Edit 3: Figured it out, but I still don't understand why. If anyone could explain it I would be glad to award correct answer to them. The problem was passing the custom structs by value. It looks like I'll need to allocate a global memory location for them and pass their cl_mems
Kernel Call:
//Copy input to device
result = clEnqueueWriteBuffer(handles->queue, d_input_data, CL_TRUE, 0, h_input.widthStep*h_input.height, (void *)input->imageData, 0, 0, 0);
if(check_result(result, "opencl_rgb_to_gray", "Failed to write to input buffer on device!")) return 0;
//Set kernel arguments
result = clSetKernelArg(handles->current_kernel, 0, sizeof(OpenCLImage), (void *)&h_input);
if(check_result(result, "opencl_rgb_to_gray", "Failed to set input struct.")) return 0;
result = clSetKernelArg(handles->current_kernel, 1, sizeof(cl_mem), (void *)&d_input_data);
if(check_result(result, "opencl_rgb_to_gray", "Failed to set input data.")) return 0;
result = clSetKernelArg(handles->current_kernel, 2, sizeof(OpenCLImage), (void *)&h_output);
if(check_result(result, "opencl_rgb_to_gray", "Failed to set output struct.")) return 0;
result = clSetKernelArg(handles->current_kernel, 3, sizeof(cl_mem), (void *)&d_output_data);
if(check_result(result, "opencl_rgb_to_gray", "Failed to set output data.")) return 0;
//Determine run parameters
global_work_size[0] = input->width;//(unsigned int)((input->width / (float)local_work_size[0]) + 0.5);
global_work_size[1] = input->height;//(unsigned int)((input->height/ (float)local_work_size[1]) + 0.5);
printf("Global Work Group Size: %d %d\n", global_work_size[0], global_work_size[1]);
//Call kernel
result = clEnqueueNDRangeKernel(handles->queue, handles->current_kernel, 2, 0, global_work_size, local_work_size, 0, 0, 0);
if(check_result(result, "opencl_rgb_to_gray", "Failed to run kernel!")) return 0;
result = clFinish(handles->queue);
if(check_result(result, "opencl_rgb_to_gray", "Failed to finish!")) return 0;
//Copy output
result = clEnqueueReadBuffer(handles->queue, d_output_data, CL_TRUE, 0, h_output.widthStep*h_output.height, (void *)output->imageData, 0, 0, 0);
if(check_result(result, "opencl_rgb_to_gray", "Failed to write to output buffer on device!")) return 0;
Kernel:
typedef struct OpenCLImage_t
{
int width;
int widthStep;
int height;
int channels;
} OpenCLImage;
__kernel void opencl_rgb_kernel(OpenCLImage input, __global unsigned char* input_data, OpenCLImage output, __global unsigned char * output_data)
{
int pixel_x = get_global_id(0);
int pixel_y = get_global_id(1);
unsigned char * cur_in_pixel, *cur_out_pixel;
float avg = 0;
cur_in_pixel = (unsigned char *)(input_data + pixel_y*input.widthStep + pixel_x * input.channels);
cur_out_pixel = (unsigned char *)(output_data + pixel_y*output.widthStep + pixel_x * output.channels);
avg += cur_in_pixel[0];
avg += cur_in_pixel[1];
avg+= cur_in_pixel[2];
avg /=3.0f;
if(avg > 255.0)
avg = 255.0;
else if(avg < 0)
avg = 0;
*cur_out_pixel = avg;
}
Overhead of copying the value to all the threads that will be created might be the possible reason for the time; where as for a global memory the reference will be enough in the other case. The only the SDK implementer will be able to answer exactly.. :)
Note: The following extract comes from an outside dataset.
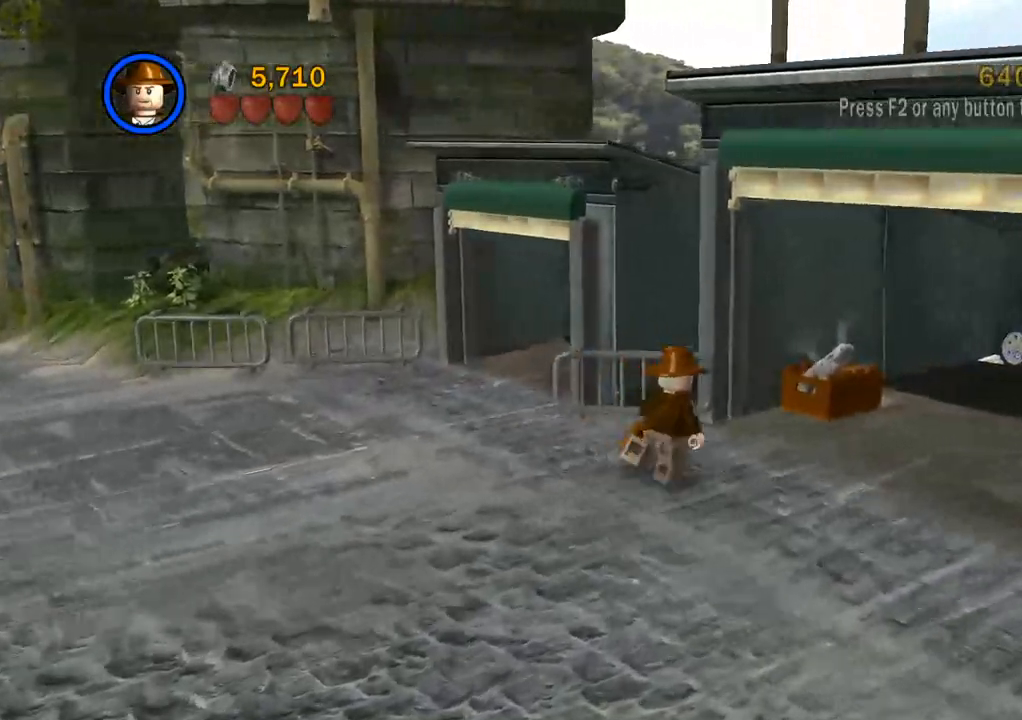
{"dt_ms": 500, "buttons": [], "left_stick": "up-right", "right_stick": "center", "events": []}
You may want to try a local_work_size like [64, 1, 1] in order to coalesce your memory calls. (note that 64 is a diviser of 1280).
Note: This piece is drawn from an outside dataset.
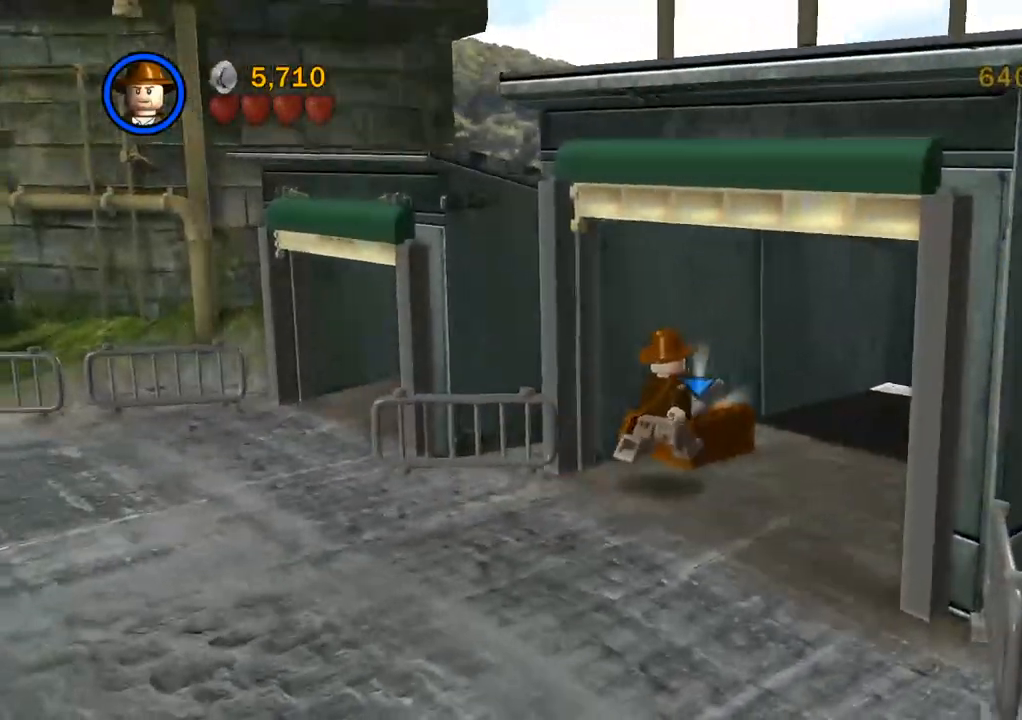
{"dt_ms": 500, "buttons": [], "left_stick": "down", "right_stick": "center", "events": [[17, "CIRCLE", "down"], [117, "CIRCLE", "up"], [350, "left_stick", "center"], [433, "left_stick", "down"]]}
As previously said, you have to use a profiler in order to get more informations. Are you using an nvidia card ? Then download CUDA 4 (not 5), as it contains an openCL profiler.
Your performance must be far from the optimum. Change the local work size, the global work size, try to treat two or four pixels per tread. Can you change the way pixels are stored privous to your treatment? Then break your struct for tree arrays in order to coalesce memomry access more effectively.
Tou can hide your memory transfers with the GPU work: it will be more easy to do with a profiler near you.